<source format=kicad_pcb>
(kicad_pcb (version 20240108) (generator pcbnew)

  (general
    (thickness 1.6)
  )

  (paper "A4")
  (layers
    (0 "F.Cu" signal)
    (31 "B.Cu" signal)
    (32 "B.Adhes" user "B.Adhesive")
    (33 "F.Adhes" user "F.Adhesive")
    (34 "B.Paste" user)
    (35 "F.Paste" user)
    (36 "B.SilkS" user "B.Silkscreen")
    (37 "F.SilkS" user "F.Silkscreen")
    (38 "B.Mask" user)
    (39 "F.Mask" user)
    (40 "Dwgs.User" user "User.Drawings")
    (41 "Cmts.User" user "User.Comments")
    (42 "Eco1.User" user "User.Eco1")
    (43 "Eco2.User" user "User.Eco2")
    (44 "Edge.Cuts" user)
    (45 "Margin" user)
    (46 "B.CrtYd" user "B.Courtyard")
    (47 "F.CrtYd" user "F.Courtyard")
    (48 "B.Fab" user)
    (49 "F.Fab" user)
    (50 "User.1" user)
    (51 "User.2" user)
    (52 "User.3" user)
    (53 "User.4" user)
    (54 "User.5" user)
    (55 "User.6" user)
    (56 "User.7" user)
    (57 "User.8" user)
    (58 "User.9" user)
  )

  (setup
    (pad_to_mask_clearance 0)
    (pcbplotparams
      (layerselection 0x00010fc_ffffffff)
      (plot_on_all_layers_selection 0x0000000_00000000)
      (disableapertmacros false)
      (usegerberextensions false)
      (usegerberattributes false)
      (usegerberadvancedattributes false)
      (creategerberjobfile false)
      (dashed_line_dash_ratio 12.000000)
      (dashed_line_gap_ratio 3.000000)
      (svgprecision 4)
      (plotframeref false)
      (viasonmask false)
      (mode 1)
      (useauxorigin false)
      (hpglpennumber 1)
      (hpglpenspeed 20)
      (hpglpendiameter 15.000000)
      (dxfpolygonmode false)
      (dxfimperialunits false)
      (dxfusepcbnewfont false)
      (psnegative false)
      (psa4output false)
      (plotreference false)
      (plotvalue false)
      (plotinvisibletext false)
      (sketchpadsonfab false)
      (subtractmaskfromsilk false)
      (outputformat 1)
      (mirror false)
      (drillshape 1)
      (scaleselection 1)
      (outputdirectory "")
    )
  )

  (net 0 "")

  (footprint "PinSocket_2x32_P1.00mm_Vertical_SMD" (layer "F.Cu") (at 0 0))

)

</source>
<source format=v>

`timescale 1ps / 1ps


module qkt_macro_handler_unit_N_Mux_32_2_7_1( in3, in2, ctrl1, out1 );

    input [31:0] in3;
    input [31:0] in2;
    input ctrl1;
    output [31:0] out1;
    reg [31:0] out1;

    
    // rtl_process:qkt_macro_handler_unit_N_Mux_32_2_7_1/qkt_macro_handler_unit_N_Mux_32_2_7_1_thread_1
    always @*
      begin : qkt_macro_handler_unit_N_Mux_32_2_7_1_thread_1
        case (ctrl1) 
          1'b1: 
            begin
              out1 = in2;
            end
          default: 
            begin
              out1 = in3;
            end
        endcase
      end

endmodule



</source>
------------------------------------------------------------------------
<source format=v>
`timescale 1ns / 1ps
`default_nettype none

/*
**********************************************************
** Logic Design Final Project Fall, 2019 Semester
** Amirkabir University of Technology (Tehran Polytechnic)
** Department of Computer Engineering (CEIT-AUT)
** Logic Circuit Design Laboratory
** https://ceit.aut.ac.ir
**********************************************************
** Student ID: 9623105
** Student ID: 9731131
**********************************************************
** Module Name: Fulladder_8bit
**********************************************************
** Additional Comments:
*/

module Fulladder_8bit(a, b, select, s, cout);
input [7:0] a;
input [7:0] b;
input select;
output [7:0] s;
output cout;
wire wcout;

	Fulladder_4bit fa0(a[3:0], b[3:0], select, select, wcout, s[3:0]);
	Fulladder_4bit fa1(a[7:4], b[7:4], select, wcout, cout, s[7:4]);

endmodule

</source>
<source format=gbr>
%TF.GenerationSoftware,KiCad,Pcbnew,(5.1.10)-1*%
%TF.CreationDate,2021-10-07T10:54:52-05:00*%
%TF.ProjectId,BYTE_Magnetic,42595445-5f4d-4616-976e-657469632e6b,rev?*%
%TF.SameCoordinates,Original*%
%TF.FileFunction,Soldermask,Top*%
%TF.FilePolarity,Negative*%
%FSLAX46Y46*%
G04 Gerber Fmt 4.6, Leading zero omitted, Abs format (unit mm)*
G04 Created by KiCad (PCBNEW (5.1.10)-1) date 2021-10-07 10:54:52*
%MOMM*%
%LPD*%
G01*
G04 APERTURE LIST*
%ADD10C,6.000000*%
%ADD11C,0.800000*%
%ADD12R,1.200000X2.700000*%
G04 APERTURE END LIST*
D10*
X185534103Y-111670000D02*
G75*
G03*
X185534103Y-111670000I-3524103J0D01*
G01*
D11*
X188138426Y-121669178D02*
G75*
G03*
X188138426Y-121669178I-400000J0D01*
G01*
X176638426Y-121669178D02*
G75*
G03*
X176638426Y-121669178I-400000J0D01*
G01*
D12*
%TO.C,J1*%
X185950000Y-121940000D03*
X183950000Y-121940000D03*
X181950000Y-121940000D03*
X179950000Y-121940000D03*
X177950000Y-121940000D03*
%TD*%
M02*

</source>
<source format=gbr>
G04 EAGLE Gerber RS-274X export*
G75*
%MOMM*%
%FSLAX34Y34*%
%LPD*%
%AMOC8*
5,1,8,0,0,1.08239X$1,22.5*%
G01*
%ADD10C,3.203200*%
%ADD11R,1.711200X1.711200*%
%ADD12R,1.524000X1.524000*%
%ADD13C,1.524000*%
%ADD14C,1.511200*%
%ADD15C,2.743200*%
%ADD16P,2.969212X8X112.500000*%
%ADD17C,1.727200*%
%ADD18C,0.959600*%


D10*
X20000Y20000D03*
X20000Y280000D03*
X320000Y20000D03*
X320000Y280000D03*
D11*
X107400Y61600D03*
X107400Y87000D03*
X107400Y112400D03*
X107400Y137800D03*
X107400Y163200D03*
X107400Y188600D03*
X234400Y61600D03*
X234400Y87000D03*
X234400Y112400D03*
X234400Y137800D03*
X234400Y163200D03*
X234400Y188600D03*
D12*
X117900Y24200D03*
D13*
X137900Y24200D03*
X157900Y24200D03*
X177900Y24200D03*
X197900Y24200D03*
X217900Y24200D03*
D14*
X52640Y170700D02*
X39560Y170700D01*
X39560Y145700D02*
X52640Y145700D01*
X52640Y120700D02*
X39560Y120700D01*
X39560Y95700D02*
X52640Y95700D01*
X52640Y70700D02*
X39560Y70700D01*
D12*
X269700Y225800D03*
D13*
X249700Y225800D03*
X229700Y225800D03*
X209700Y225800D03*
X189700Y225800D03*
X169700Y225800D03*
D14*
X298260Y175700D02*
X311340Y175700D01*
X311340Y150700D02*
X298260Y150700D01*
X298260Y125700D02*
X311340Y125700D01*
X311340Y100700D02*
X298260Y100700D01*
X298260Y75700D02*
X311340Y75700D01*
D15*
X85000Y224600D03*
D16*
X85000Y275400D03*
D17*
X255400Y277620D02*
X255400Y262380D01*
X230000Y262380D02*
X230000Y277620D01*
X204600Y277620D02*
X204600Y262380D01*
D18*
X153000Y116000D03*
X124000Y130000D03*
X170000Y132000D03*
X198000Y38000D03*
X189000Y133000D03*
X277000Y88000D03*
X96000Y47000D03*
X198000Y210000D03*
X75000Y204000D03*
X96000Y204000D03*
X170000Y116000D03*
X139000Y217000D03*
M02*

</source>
------------------------------------------------------------------------
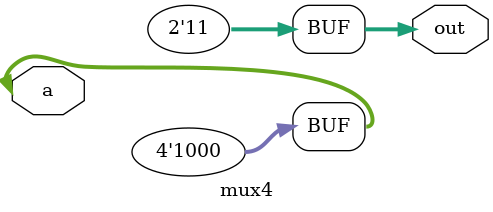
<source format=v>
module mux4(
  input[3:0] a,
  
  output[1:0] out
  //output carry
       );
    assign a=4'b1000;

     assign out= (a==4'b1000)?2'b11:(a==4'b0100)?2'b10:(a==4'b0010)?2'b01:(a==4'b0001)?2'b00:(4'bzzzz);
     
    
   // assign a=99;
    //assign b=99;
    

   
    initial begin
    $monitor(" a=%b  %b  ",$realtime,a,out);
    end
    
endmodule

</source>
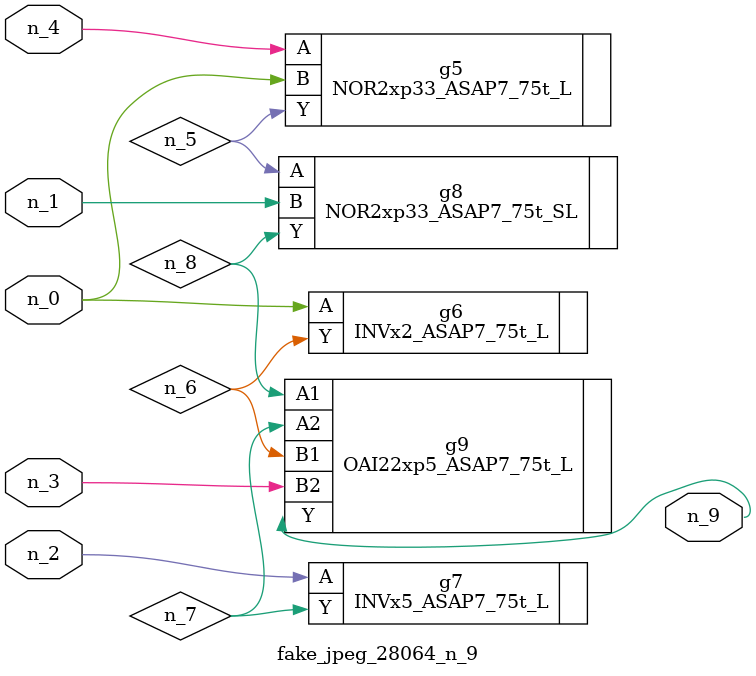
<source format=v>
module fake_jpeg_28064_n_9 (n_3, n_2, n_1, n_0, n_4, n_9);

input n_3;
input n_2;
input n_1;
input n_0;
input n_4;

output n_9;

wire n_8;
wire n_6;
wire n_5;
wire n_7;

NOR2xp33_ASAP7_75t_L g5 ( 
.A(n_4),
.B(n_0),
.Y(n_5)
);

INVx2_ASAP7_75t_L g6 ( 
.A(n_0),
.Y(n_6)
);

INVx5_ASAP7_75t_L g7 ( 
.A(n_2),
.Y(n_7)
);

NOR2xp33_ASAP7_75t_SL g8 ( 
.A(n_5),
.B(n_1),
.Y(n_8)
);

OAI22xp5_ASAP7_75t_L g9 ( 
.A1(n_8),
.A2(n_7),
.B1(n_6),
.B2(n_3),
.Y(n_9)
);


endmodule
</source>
------------------------------------------------------------------------
Your answer should be a single number: the count of lines in the entries that contain the word "Comments".

2